WHAT NEEDS TO BE DONE
Below are records to give again exactly; omit each image they contain.

Dataset entries
◆ ◆ ◆ ◆ ◆ ◆ ◆
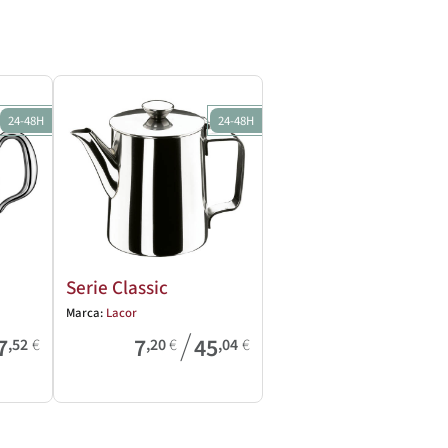
24-48H
24-48H
Serie Classic
Marca:
Lacor
/
7
7
45
,52
€
,20
€
,04
€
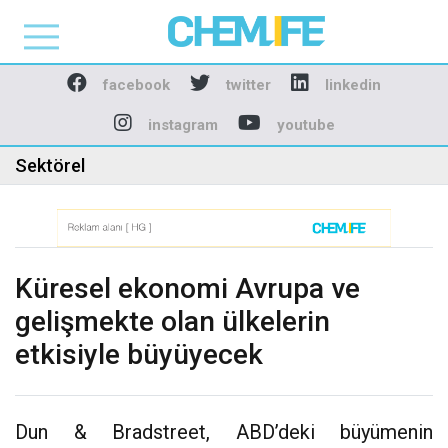
Chemlife - Basılı ve D
facebook
twitter
linkedin
instagram
youtube
Sektörel
Küresel ekonomi Avrupa ve
gelişmekte olan ülkelerin
etkisiyle büyüyecek
Dun & Bradstreet, ABD’deki büyümenin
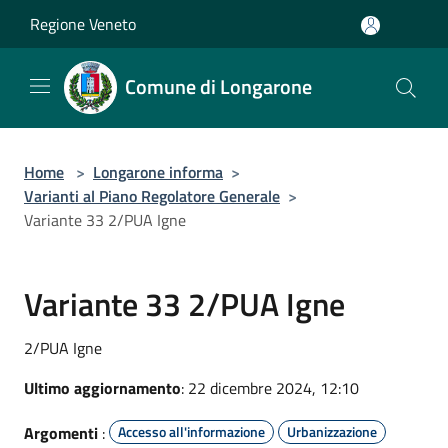
Salta al contenuto principale
Regione Veneto
Comune di Longarone
Home
>
Longarone informa
>
Varianti al Piano Regolatore Generale
>
Variante 33 2/PUA Igne
Variante 33 2/PUA Igne
2/PUA Igne
Ultimo aggiornamento
: 22 dicembre 2024, 12:10
Argomenti
:
Accesso all'informazione
Urbanizzazione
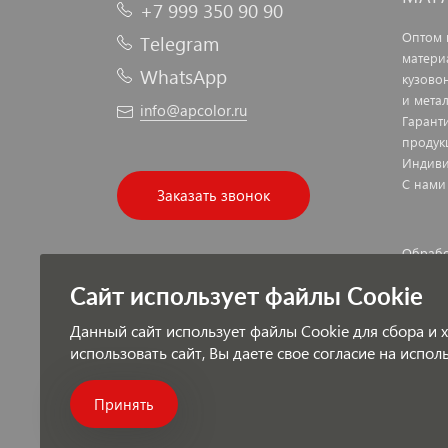
+7 999 350 90 90
Оптом 
Telegram
матери
WhatsApp
кузово
и мета
info@apcolor.ru
Гарант
продук
Индиви
С нами
Заказать звонок
Обрабо
Публич
Сайт использует файлы Cookie
Данный сайт использует файлы Cookie для сбора и
использовать сайт, Вы даете свое согласие на испо
Платеж
Принять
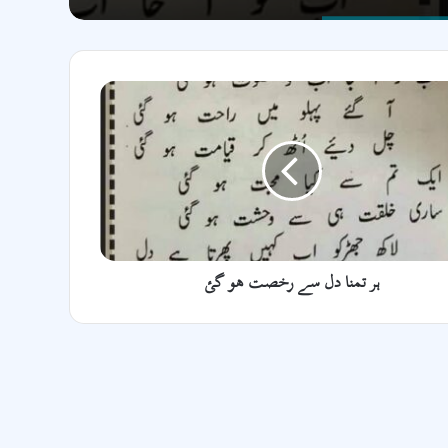
ہر تمنا دل سے رخصت ھو گئ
◆ ◆ ◆ ◆ ◆ ◆ ◆
EXERCISE ANSWER
24-48H
24-48H
Serie Classic
Marca:
Lacor
/
7
7
45
,52
€
,20
€
,04
€
Chemlife - Basılı ve D
facebook
twitter
linkedin
instagram
youtube
Sektörel
Küresel ekonomi Avrupa ve
gelişmekte olan ülkelerin
etkisiyle büyüyecek
Dun & Bradstreet, ABD’deki büyümenin
Salta al contenuto principale
Regione Veneto
Comune di Longarone
Home
>
Longarone informa
>
Varianti al Piano Regolatore Generale
>
Variante 33 2/PUA Igne
Variante 33 2/PUA Igne
2/PUA Igne
Ultimo aggiornamento
: 22 dicembre 2024, 12:10
Argomenti
:
Accesso all'informazione
Urbanizzazione
+7 999 350 90 90
Оптом 
Telegram
матери
WhatsApp
кузово
и мета
info@apcolor.ru
Гарант
продук
Индиви
С нами
Заказать звонок
Обрабо
Публич
Сайт использует файлы Cookie
Данный сайт использует файлы Cookie для сбора и
использовать сайт, Вы даете свое согласие на испо
Платеж
Принять
ہر تمنا دل سے رخصت ھو گئ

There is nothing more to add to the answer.